Despite a spike in new home construction, the rate of new home sales weakened last month. The Midwest led the decline.
Residential property buyers completed the purchase of a preliminary 45,000
new U.S. houses during all of October 2016.
Sales matched the downwardly revised level the prior month and accelerated from a downwardly revised 39,000 a year prior.
Historical data from the Census Bureau and Department of Housing and Urban Development, which jointly released the latest numbers Wednesday, indicate that there were 483,000 new home sales from Jan. 1, 2016, through Oct. 31.
The report indicated that the seasonally adjusted annual rate of new home sales
was 563,000 last month. The rate fell from the downwardly revised 574,000 in September but was stronger than the downwardly revised 478,000 in October 2015.
The drop in new home sales came even as the annual rate of
new home construction soared 26 percent from the previous month to 1.323 million last month.
“Though slightly down from last month, new home sales have been on an upward trend since last year,” National Association of Home Builders Chairman Ed Brady said in an announcement.
A 14 percent month-over-month decline in the Midwest was the worst of any region and put the seasonally adjusted annual rate at 63,000 there during October 2016. Sales fell 9 percent in the Northeast to an annual rate of 30,000, and the South saw the rate fall 3 percent to 322,000.

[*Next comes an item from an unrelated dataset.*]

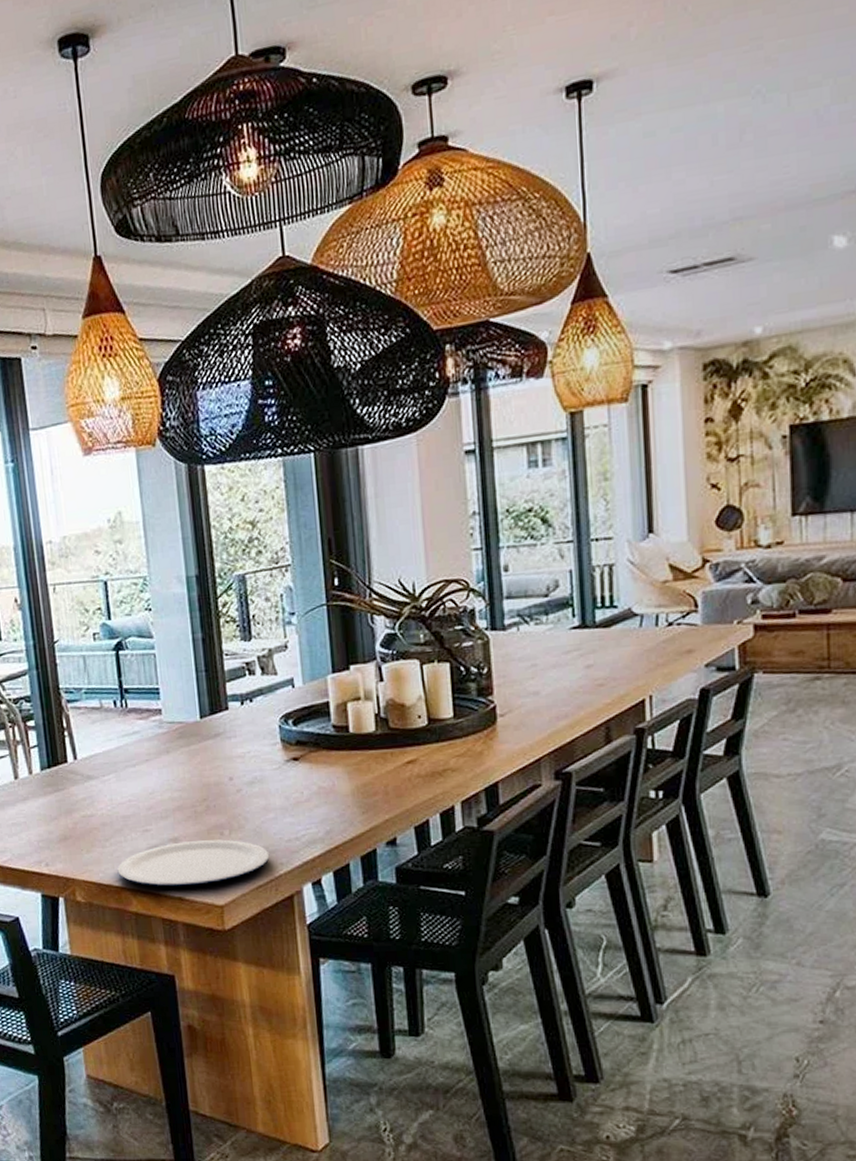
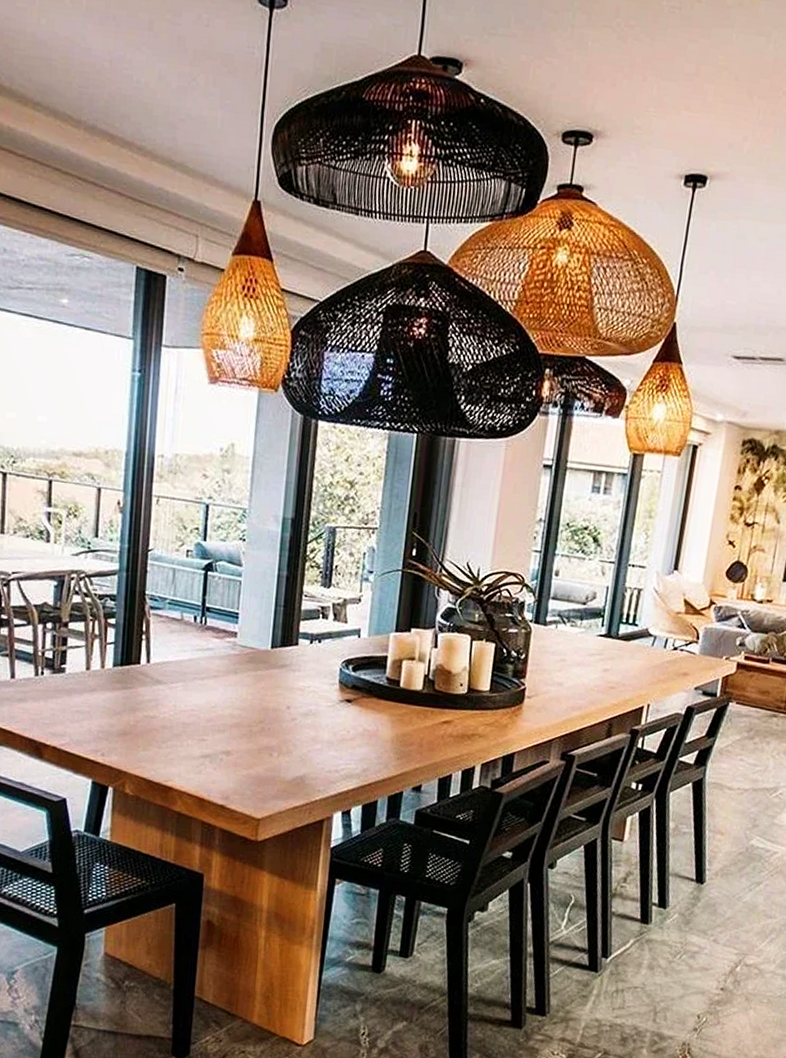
plate: present [117,839,270,887] -> none [168,755,310,797]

But new home sales in the West jumped 9 percent to a seasonally adjusted annual rate of 148,000.
The report indicated that a seasonally adjusted 246,000 new U.S. homes
were for sale as of Oct. 31, 2016. The inventory was up 3 percent from a month earlier and 9 percent from a year earlier.
“Builders are adding to inventory based on consistent gains in sales, solid builder confidence and ongoing job and economic growth,” NAHB Chief Economist Robert Dietz stated in the trade group’s news release.
A 5.2-month supply was reported by the Census Bureau as of last month.
The median price of new homes sold in October was $304,500, and the average price was $354,900.